Drea shook her head. “Mrs. Orton is a regular.”
“How would you gauge her mood? Did she seem upset? Angry? Scared?” He jotted notes down.
“She was snarly, but that was par for the course with her.”
He glanced up. “With you or with everyone?”
That earned him a chuckle heavy on the bitter and light on the humor from Drea. “She didn’t discriminate when it came to throwing her attitude around.”
“Take me through what happened.”
“She came in upset.” Drea shivered and rubbed her bare upper arms. “Supposedly she’d caught her husband with another woman.”
Reggie didn’t pounce, but the tension in his large frame dialed up from ten to one hundred. “How do you know that?”
“Fergus told me.”
He flipped through his notes. “The butler?”
She nodded. “I’m not sure if that’s his exact job title, but yes.”
“And was Mr. Orton home at the time?” Reggie continued with the interrogation, keeping his focus mainly on the notepad, but no doubt noticing every detail about Drea’s body language.
“No.”
“What happened then?”
Drea shrugged. “She sat in the chair, and I applied her makeup.”

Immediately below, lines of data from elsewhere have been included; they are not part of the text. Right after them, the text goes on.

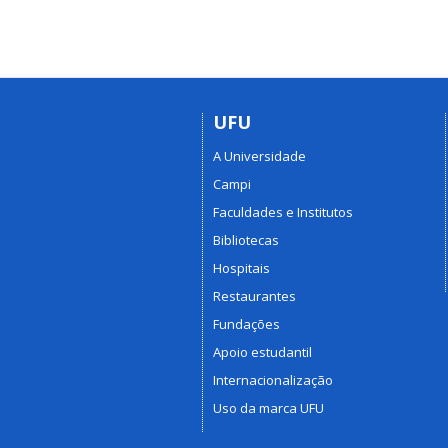
UFU
A Universidade
Campi
Faculdades e Institutos
Bibliotecas
Hospitais
Restaurantes
Fundações
Apoio estudantil
Internacionalização
Uso da marca UFU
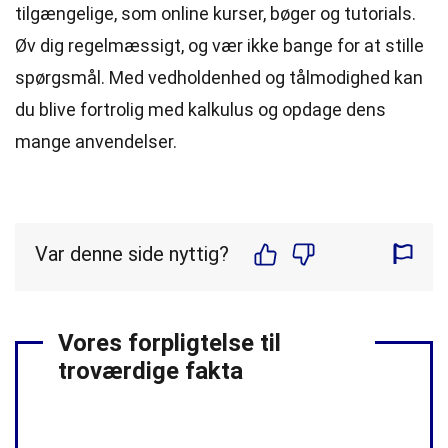
tilgængelige, som online kurser, bøger og tutorials.
Øv dig regelmæssigt, og vær ikke bange for at stille
spørgsmål. Med vedholdenhed og tålmodighed kan
du blive fortrolig med kalkulus og opdage dens
mange anvendelser.
Var denne side nyttig?
Vores forpligtelse til
troværdige fakta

“Did you use anything unusual?” Reggie gave Drea his full attention. “Anything new?”
She shook her head. “Like I told you before, Mrs. Orton was very particular about what makeup she wore. It was always the same brands. Every time. The only change up was the colors used.”
“So you used the makeup she provided?”
“No. I brought her preference with me.”
“And Mrs. Orton had the seizure right after you applied the lipstick?” Reggie’s voice was dead serious.
Drea nodded.
That little tidbit set off Cam’s warning sirens. Not good.
Reggie closed his notebook and deposited it in his inner jacket pocket. “Can you think of anything else?”
Drea opened her mouth, then closed it and shook her head.
Christ. So she had a possible motive, opportunity, means to kill Natasha Orton, and she was obviously holding something back. She may not be the only suspect, but even Cam had to admit she was a mighty good one.
Chapter Four
A woman’s dress should be like a barbed-wire fence: Serving its purpose without obstructing the view. - Sophia Loren
As she strutted across the police line, Drea sucked in a sweet breath of freedom. The city’s summer stink—a mystery mix of hot dog water and urine—wafting up from the sewer grates had never smelled so sweet. Even if her escort was Cam Hardy, who’d insisted on driving her home.
“Here we are,” Cam said.
She stopped dead in her four-inch Jimmy Choo leopard-print pony-strap sandals. “You have got to be kidding me.”